Un juez federal de Estados Unidos anuló la cuota de US$100.000 que la administración de Donald Trump había establecido para nuevas solicitudes de visas H-1B. La decisión fue tomada por el magistrado Leo Sorokin, del Tribunal de Distrito de Massachusetts, quien consideró que el cobro constituye un impuesto y no una tarifa administrativa, por lo que el Poder Ejecutivo carecía de autorización del Congreso para imponerlo.
Según informó Courthouse News, en una sentencia de 42 páginas emitida el 8 de junio de 2026, Sorokin rechazó el argumento del gobierno de que el monto era un “pago regulatorio” destinado a cumplir objetivos de política migratoria. El juez sostuvo que la naturaleza y aplicación práctica de la cuota demostraban que se trataba de un impuesto, independientemente del nombre utilizado por las autoridades.
La controversia se originó en septiembre de 2025, cuando Trump anunció mediante una proclamación presidencial que el Departamento de Seguridad Nacional (DHS) exigiría el pago de US$100.000 por cada nueva petición de visa H-1B. La medida formó parte de una estrategia para restringir vías de inmigración y, según la Casa Blanca, buscaba incentivar la contratación de trabajadores estadounidenses.
La demanda fue presentada en diciembre de 2025 por una coalición de fiscales generales liderada por California y acompañada por otros 19 estados. Los demandantes argumentaron que la cuota superaba ampliamente los costos reales de procesamiento y creaba una barrera económica para instituciones como universidades públicas, hospitales y sistemas escolares que dependen del programa H-1B para cubrir puestos especializados.

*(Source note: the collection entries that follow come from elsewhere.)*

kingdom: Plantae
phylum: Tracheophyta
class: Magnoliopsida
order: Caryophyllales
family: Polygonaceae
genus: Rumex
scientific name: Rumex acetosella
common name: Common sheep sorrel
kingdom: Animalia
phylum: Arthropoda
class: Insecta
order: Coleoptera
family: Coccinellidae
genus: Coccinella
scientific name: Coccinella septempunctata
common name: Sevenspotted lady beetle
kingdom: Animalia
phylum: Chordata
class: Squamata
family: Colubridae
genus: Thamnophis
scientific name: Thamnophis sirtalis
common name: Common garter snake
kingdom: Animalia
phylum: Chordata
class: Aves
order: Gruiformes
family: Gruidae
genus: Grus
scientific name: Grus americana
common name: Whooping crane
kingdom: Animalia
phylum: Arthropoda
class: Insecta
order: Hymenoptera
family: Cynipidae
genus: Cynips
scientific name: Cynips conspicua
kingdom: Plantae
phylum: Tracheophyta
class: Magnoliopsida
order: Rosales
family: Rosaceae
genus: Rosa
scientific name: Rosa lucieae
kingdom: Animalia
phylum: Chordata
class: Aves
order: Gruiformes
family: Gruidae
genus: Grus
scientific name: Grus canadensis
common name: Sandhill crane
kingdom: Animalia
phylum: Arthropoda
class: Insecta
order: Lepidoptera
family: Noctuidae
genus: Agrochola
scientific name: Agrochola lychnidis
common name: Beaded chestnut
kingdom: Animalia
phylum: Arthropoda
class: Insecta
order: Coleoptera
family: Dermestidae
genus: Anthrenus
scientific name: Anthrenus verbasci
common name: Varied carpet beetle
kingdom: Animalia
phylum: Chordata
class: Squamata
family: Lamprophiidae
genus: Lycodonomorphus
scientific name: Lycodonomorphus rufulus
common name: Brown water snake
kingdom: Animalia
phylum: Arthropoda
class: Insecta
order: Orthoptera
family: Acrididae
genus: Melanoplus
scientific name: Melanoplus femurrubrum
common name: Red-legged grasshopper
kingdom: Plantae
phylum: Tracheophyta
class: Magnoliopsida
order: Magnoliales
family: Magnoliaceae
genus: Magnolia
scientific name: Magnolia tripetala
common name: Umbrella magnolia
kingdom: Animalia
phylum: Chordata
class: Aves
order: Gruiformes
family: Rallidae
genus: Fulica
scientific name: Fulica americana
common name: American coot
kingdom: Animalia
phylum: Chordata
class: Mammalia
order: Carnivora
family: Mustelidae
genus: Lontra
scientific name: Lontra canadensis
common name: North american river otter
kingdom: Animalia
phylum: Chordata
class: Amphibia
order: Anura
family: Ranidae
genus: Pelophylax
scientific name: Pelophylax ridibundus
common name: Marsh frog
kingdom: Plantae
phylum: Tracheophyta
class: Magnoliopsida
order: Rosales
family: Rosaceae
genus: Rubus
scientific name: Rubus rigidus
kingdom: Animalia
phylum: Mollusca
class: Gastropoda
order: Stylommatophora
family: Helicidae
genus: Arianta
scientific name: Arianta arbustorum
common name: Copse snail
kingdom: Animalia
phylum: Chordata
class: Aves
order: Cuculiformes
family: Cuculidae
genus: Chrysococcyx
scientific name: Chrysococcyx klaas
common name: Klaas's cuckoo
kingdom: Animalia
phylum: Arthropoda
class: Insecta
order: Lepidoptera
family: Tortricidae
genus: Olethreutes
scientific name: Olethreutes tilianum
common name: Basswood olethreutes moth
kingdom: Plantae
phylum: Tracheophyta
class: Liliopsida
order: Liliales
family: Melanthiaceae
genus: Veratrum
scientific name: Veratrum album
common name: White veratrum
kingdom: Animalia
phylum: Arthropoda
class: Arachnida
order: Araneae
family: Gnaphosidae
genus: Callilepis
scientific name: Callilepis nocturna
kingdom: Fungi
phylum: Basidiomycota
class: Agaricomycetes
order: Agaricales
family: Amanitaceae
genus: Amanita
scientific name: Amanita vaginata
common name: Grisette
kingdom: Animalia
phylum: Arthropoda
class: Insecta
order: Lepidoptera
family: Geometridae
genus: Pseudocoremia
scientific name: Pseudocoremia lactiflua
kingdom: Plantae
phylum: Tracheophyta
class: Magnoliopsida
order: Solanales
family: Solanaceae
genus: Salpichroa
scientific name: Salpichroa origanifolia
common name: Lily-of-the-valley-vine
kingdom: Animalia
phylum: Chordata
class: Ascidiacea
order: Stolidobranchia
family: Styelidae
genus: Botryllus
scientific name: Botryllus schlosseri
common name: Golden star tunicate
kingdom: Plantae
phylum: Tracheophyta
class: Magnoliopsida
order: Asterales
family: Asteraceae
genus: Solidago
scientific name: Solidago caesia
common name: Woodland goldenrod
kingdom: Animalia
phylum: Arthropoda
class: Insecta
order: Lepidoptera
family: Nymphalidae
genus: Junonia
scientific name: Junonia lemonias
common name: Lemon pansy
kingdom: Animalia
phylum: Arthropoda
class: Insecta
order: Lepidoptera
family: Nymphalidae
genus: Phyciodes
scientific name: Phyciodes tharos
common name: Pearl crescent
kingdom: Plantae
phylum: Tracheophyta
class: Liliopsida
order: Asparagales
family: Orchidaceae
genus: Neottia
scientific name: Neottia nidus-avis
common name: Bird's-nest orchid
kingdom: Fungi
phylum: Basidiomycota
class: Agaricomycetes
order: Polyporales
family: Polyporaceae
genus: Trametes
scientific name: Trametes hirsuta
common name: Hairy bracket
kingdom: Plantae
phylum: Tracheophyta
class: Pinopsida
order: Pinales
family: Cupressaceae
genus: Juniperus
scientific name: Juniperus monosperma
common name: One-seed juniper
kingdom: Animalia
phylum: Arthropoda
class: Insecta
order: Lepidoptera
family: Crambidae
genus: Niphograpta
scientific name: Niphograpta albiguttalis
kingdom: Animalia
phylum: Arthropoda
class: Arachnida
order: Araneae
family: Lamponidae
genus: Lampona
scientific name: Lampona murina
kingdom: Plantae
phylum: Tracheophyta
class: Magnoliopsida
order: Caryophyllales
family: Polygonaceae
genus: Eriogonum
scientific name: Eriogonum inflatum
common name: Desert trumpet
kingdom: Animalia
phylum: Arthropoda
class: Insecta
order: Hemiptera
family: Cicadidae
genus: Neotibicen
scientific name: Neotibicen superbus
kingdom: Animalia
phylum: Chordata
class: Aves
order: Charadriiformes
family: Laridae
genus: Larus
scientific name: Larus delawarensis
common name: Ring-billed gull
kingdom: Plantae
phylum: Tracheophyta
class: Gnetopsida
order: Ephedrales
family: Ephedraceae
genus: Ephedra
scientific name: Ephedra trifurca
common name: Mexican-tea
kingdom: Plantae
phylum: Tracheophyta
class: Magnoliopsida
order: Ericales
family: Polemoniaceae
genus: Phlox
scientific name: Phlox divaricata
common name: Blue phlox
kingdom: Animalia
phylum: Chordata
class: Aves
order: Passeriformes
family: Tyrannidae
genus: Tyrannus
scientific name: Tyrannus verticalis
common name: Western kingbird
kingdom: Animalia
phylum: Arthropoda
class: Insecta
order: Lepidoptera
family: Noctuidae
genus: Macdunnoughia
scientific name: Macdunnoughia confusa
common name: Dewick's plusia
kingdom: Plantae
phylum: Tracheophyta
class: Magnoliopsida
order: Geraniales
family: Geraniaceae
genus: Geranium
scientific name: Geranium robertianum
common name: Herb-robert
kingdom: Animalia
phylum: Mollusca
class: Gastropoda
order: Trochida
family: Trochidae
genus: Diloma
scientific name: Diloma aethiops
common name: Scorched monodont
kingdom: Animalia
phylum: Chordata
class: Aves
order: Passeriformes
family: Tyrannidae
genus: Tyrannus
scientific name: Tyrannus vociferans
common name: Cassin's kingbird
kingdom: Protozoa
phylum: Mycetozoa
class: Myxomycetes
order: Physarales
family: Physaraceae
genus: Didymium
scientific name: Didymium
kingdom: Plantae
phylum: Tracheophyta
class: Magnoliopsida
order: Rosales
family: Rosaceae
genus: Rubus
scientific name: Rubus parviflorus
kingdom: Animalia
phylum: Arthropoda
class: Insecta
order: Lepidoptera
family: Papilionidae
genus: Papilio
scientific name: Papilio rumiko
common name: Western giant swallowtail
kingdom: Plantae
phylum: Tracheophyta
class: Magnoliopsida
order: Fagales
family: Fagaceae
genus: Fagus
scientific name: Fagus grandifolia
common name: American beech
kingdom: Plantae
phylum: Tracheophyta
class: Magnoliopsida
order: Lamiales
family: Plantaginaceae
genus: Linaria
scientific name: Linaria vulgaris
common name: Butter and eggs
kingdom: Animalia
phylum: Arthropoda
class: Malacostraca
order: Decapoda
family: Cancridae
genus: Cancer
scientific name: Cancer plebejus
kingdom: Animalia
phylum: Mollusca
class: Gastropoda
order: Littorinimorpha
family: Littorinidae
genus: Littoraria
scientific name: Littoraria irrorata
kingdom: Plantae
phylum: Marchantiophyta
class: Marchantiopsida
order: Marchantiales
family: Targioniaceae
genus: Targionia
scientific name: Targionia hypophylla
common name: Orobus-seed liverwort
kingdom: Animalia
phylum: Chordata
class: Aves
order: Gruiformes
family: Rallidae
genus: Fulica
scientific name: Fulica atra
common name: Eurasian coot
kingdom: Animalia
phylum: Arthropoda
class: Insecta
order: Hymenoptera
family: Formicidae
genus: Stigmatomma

El fiscal general de California, Rob Bonta, afirmó al anunciar la demanda que el impacto para los empleadores del estado sería significativo, dado que California enfrenta escasez de maestros, enfermeros y médicos. Sorokin consideró acreditado que la cuota dificultaba la contratación de personal en sectores esenciales y que podría agravar la falta de trabajadores en áreas estratégicas.
El DHS cuestionó la decisión y calificó el fallo como “activismo judicial”. Un portavoz del departamento sostuvo que los cambios en el programa buscaban proteger la integridad del sistema y preservar oportunidades laborales para trabajadores estadounidenses. Hasta que el gobierno federal decida apelar, deberá modificar la implementación de la norma y dejar sin efecto la cuota de US$100.000 para nuevas visas H-1B.